**** Document passage ****
This was written for the first Southron Gaard Arts and Sciences publication. I was asked to provide reminiscences from my looong time in the SCA of those events which really stood out, but wanted to go a bit beyond that to explore why they had stayed in my memory, even after two decades.
We've all experienced events where we come away wondering why bother, but if we are lucky, every now and then we encounter something magical and get a glimpse of the Dream. For me, the stand-out events are ones where those involved have gone the extra step to try and draw us out of mundanity and into a different world. It is hardly surprising, given my enthusiasms, that the bulk of these have involved entertainment of some form.
So with that in mind, and with far too many years behind me, here are some stand-out memories of times past, with a weather eye to the future….
...being chased through the night by a giant
This was at the beautifully executed Rhine Maiden Quest run in the early days of the College, where a guy on stilts with a long cloak made a very scary, and shockingly fast, giant. Combine this with a candle-circled island, a set of scary snout-masked guards, and a huge dark park to wander in, and you had a magical event.
Quests can be a brilliant way of helping suspend disbelief, giving us a chance to act and play outside our usual selves, if we are brave enough and the environment supportive. And they are even better when based around an event or period theme with the odd obscure reference to delight those who know their literature or history.
…delighting in finding a hidden talent
I recall one youngling who related an excellent tale at the Night of Ghosts and Shadows (a sometime Bardic Circle event at the Hermitage), surprising a lot of folk who had not realised he had such a talent.
A diverse range of events give people a chance to shine in arenas not normally open to them, to learn new skills and to teach others. There is always a tension between those who see entertainment as something being forced upon them, and those who would be only too pleased to have such. Different styles of events mean that those different attitudes can be catered for.
…getting carried along by the stories of Bartholomew Baskin
At one stage, we had an on-going series of stories over a number of years relating the rise and rise of the villainous Bartholomew Baskin, following on from the spooky stories of James de la Salle. These were at their most evocative when told late in the evening around the campfire at the Lyonesse encampments, blending story-telling with persona details.
**** Source material ****
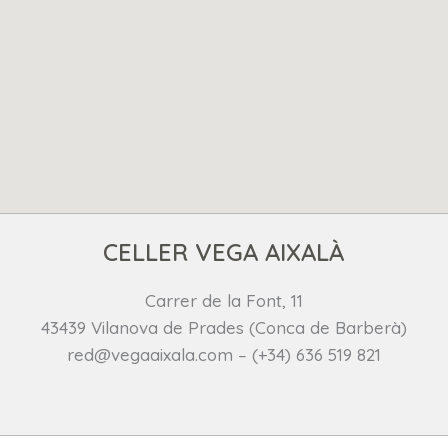
CELLER VEGA AIXALÀ
Carrer de la Font, 11
43439 Vilanova de Prades (Conca de Barberà)
red@vegaaixala.com – (+34) 636 519 821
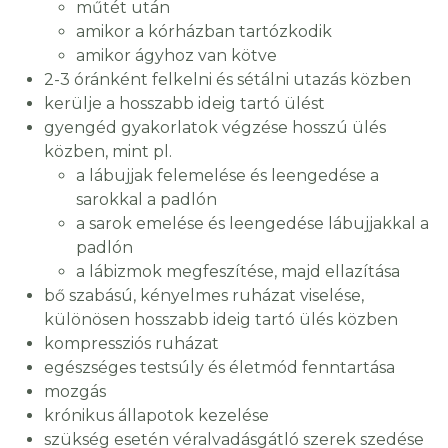
műtét után
amikor a kórházban tartózkodik
amikor ágyhoz van kötve
2-3 óránként felkelni és sétálni utazás közben
kerülje a hosszabb ideig tartó ülést
gyengéd gyakorlatok végzése hosszú ülés
közben, mint pl.
a lábujjak felemelése és leengedése a
sarokkal a padlón
a sarok emelése és leengedése lábujjakkal a
padlón
a lábizmok megfeszítése, majd ellazítása
bő szabású, kényelmes ruházat viselése,
különösen hosszabb ideig tartó ülés közben
kompressziós ruházat
egészséges testsúly és életmód fenntartása
mozgás
krónikus állapotok kezelése
szükség esetén véralvadásgátló szerek szedése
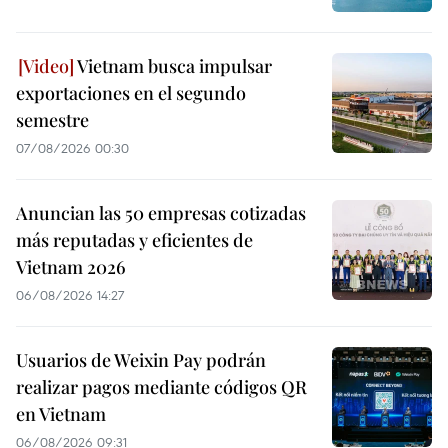
Vietnam busca impulsar
exportaciones en el segundo
semestre
07/08/2026 00:30
Anuncian las 50 empresas cotizadas
más reputadas y eficientes de
Vietnam 2026
06/08/2026 14:27
Usuarios de Weixin Pay podrán
realizar pagos mediante códigos QR
en Vietnam
06/08/2026 09:31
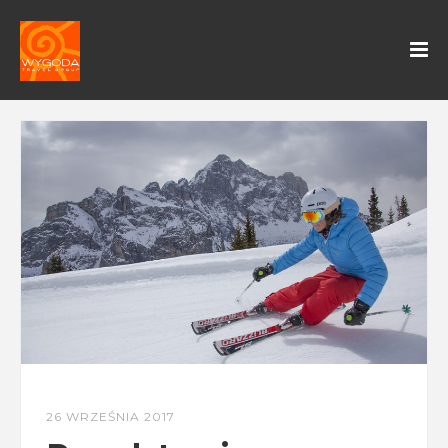
26 WRZEŚNIA 2017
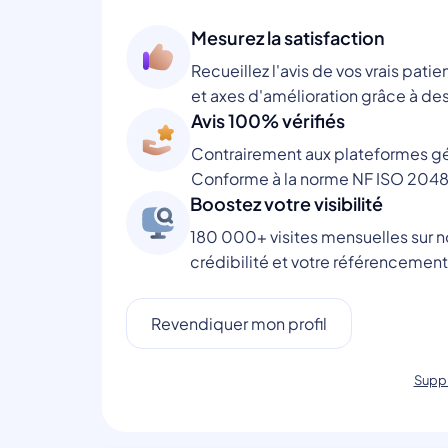
Mesurez la satisfaction
Recueillez l'avis de vos vrais patie
et axes d'amélioration grâce à des
Avis 100% vérifiés
Contrairement aux plateformes gén
Conforme à la norme NF ISO 2048
Boostez votre visibilité
180 000+ visites mensuelles sur no
crédibilité et votre référencement
Revendiquer mon profil
Suppr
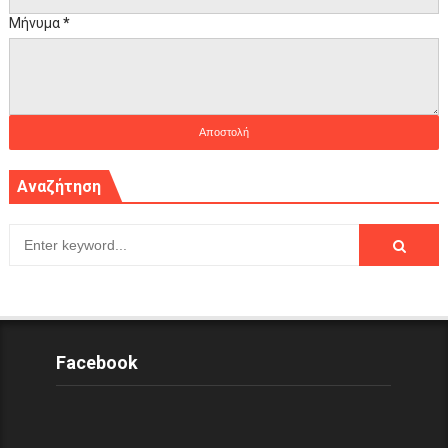
Μήνυμα
*
Αναζήτηση
Facebook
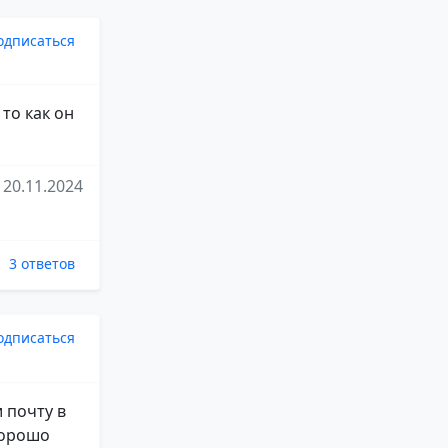
одписаться
то как он
20.11.2024
3 ответов
одписаться
 почту в
хорошо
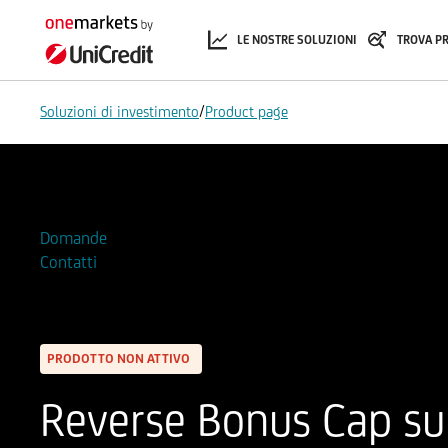
LE NOSTRE SOLUZIONI
TROVA P
/
Soluzioni di investimento
Product page
Aggiungi alla Watchlist
Domande
Contatti
PRODOTTO NON ATTIVO
Reverse Bonus Cap su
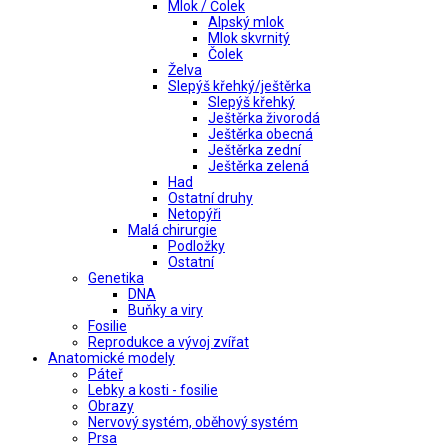
Mlok / Čolek
Alpský mlok
Mlok skvrnitý
Čolek
Želva
Slepýš křehký/ještěrka
Slepýš křehký
Ještěrka živorodá
Ještěrka obecná
Ještěrka zední
Ještěrka zelená
Had
Ostatní druhy
Netopýři
Malá chirurgie
Podložky
Ostatní
Genetika
DNA
Buňky a viry
Fosilie
Reprodukce a vývoj zvířat
Anatomické modely
Páteř
Lebky a kosti - fosilie
Obrazy
Nervový systém, oběhový systém
Prsa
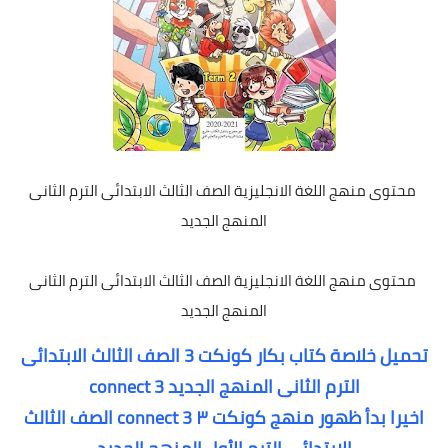
محتوى منهج اللغة الانجليزية الصف الثالث الابتدائى الترم الثانى
المنهج الجديد
محتوى منهج اللغة الانجليزية الصف الثالث الابتدائى الترم الثانى
المنهج الجديد
تحميل خلاصة كتاب بكار كونكت 3 الصف الثالث الابتدائى
الترم الثانى المنهج الجديد connect 3
اخيرا بدأ ظهور منهج كونكت ٣ connect 3 الصف الثالث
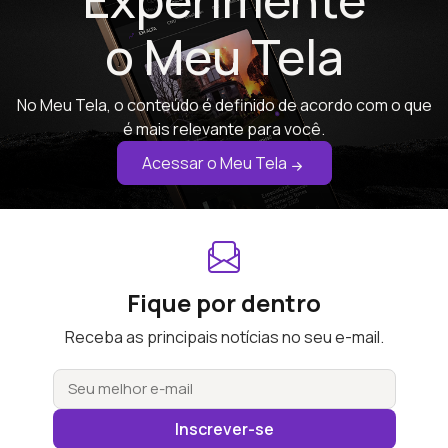
o Meu Tela
No Meu Tela, o conteúdo é definido de acordo com o que
é mais relevante para você.
Acessar o Meu Tela
Fique por dentro
Receba as principais notícias no seu e-mail.
Inscrever-se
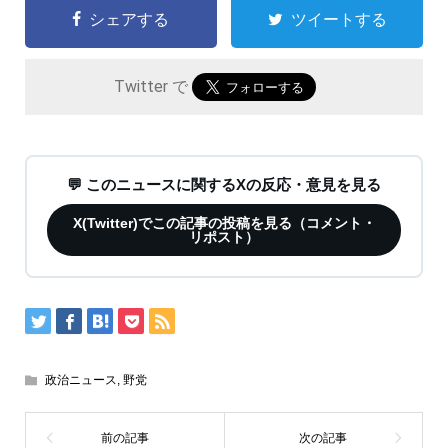
シェアする
ツイートする
Twitter で
💬 このニュースに関するXの反応・意見を見る
X(Twitter)でこの記事の投稿を見る（コメント・
リポスト）
政治ニュース
,
野党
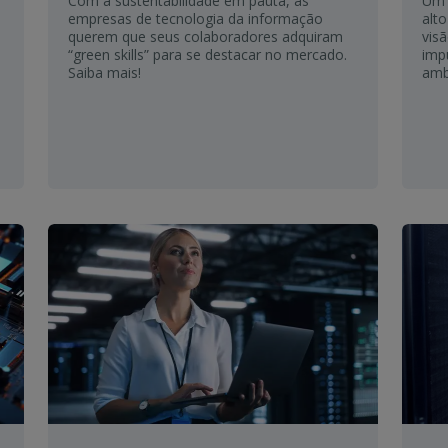
Com a sustentabilidade em pauta, as
U
empresas de tecnologia da informação
alt
querem que seus colaboradores adquiram
vis
“green skills” para se destacar no mercado.
imp
Saiba mais!
amb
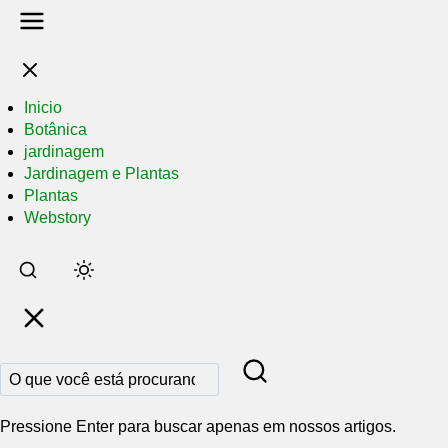
Inicio
Botânica
jardinagem
Jardinagem e Plantas
Plantas
Webstory
Pular
para
o
conteúdo
principal
Pressione Enter para buscar apenas em nossos artigos.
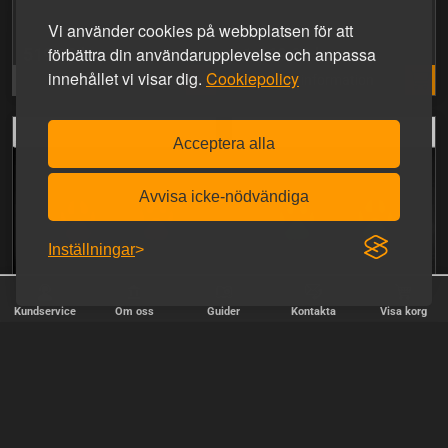
Vi använder cookies på webbplatsen för att
förbättra din användarupplevelse och anpassa
519,00 kr.
1.669,00 kr.
innehållet vi visar dig.
Cookiepolicy
Fler storlekar
Mer information
Acceptera alla
Avvisa icke-nödvändiga
Inställningar
Kundservice
Om oss
Guider
Kontakta
Visa korg
Open Paw Puppy Glove
Open Paw Puppy Glove
✕
Svart/Pink
Svart/Lime
Sortera
1.669,00 kr.
1.669,00 kr.
Popularitet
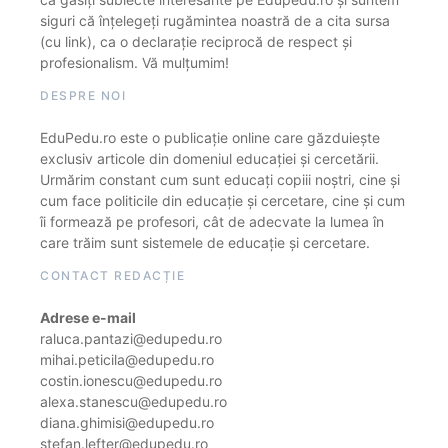
siguri că înțelegeți rugămintea noastră de a cita sursa
(cu link), ca o declarație reciprocă de respect și
profesionalism. Vă mulțumim!
DESPRE NOI
EduPedu.ro este o publicație online care găzduiește
exclusiv articole din domeniul educației și cercetării.
Urmărim constant cum sunt educați copiii noștri, cine și
cum face politicile din educație și cercetare, cine și cum
îi formează pe profesori, cât de adecvate la lumea în
care trăim sunt sistemele de educație și cercetare.
CONTACT REDACȚIE
Adrese e-mail
raluca.pantazi@edupedu.ro
mihai.peticila@edupedu.ro
costin.ionescu@edupedu.ro
alexa.stanescu@edupedu.ro
diana.ghimisi@edupedu.ro
stefan.lefter@edupedu.ro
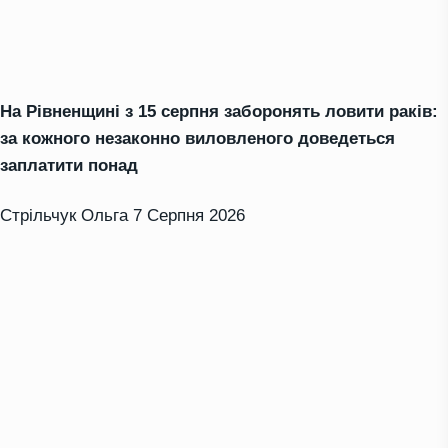
На Рівненщині з 15 серпня заборонять ловити раків:
за кожного незаконно виловленого доведеться
заплатити понад
Стрільчук Ольга
7 Серпня 2026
****
* **Assigned task 1**
In the SCA reminiscences, recast the paragraph beginning "A diverse range of events" as a brief list that keeps its main facts.
* **Assigned task 2**
Reproduce the rows word for word, from the start of the rows through the line containing "red@vegaaixala.com – (+34) 636 519 821", inclusive. Omit the pictures from your answer.

* **Your response 1**
- Varied events let people shine in arenas not normally open to them, learn new skills, and teach others.
- There is always a tension between those who see entertainment as forced upon them and those who are glad to have it.
- Different styles of events allow both attitudes to be catered for.

* **Your response 2**
CELLER VEGA AIXALÀ
Carrer de la Font, 11
43439 Vilanova de Prades (Conca de Barberà)
red@vegaaixala.com – (+34) 636 519 821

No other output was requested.